### TASK BRIEF
Return every line of text from all the items below verbatim, leaving the pictures out.

### DATASET RECORDS
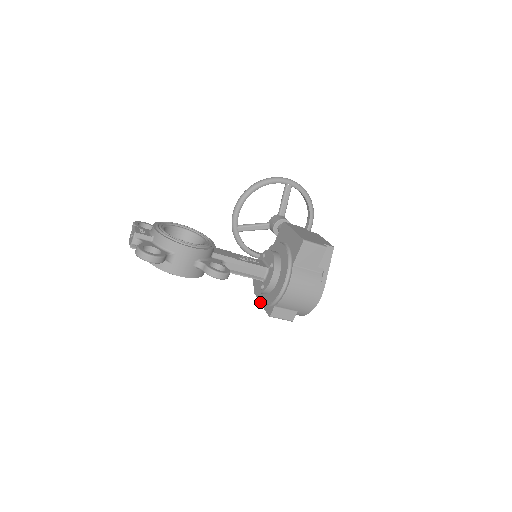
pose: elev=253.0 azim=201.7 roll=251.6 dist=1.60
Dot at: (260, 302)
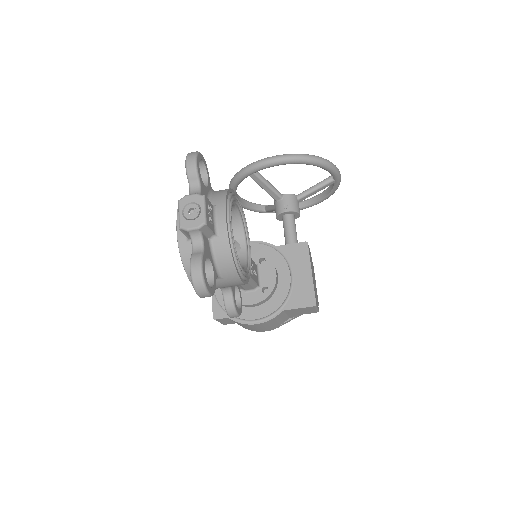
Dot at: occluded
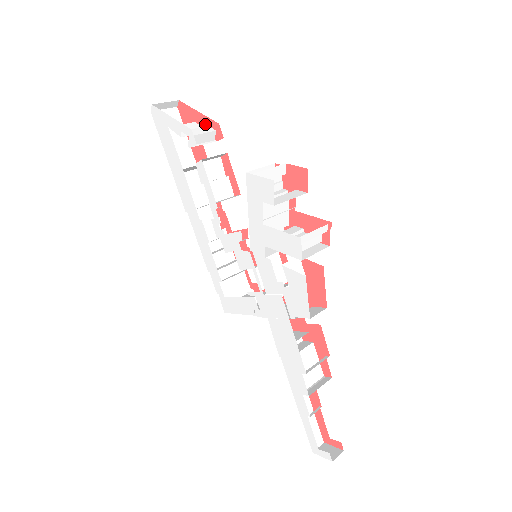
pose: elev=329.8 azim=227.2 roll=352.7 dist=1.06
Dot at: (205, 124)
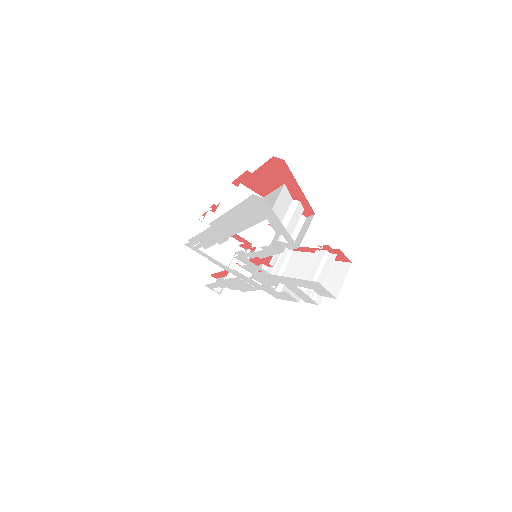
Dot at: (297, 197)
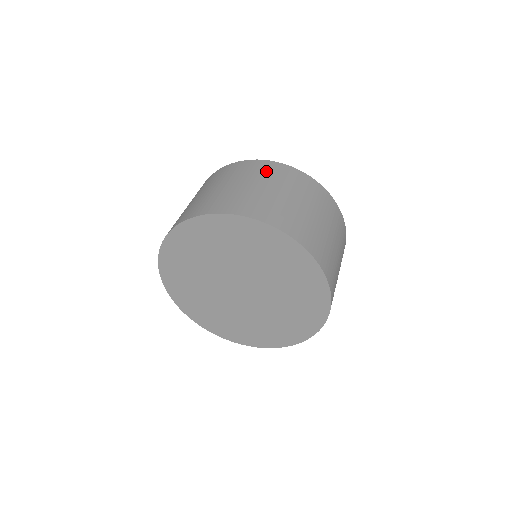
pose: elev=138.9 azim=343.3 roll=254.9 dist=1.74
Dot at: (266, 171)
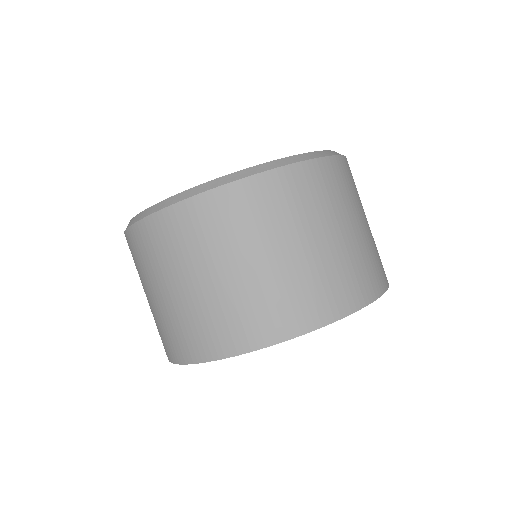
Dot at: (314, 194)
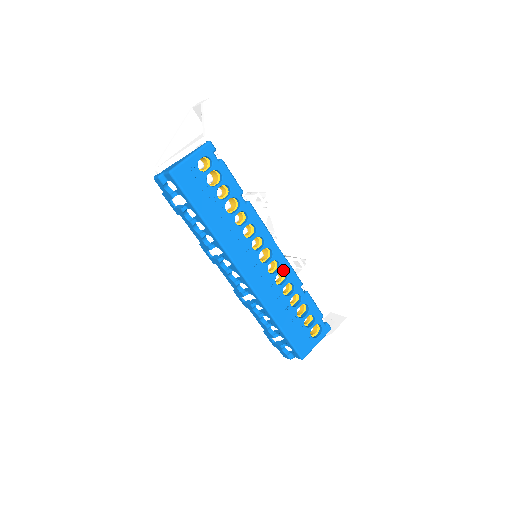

### EXERCISE RESULT
pose: elev=253.0 azim=201.7 roll=251.6 dist=1.60
Dot at: (260, 302)
Dot at: occluded
pose: elev=329.8 azim=227.2 roll=352.7 dist=1.06
Dot at: (205, 124)
Dot at: (297, 197)
pose: elev=138.9 azim=343.3 roll=254.9 dist=1.74
Dot at: (266, 171)
Dot at: (314, 194)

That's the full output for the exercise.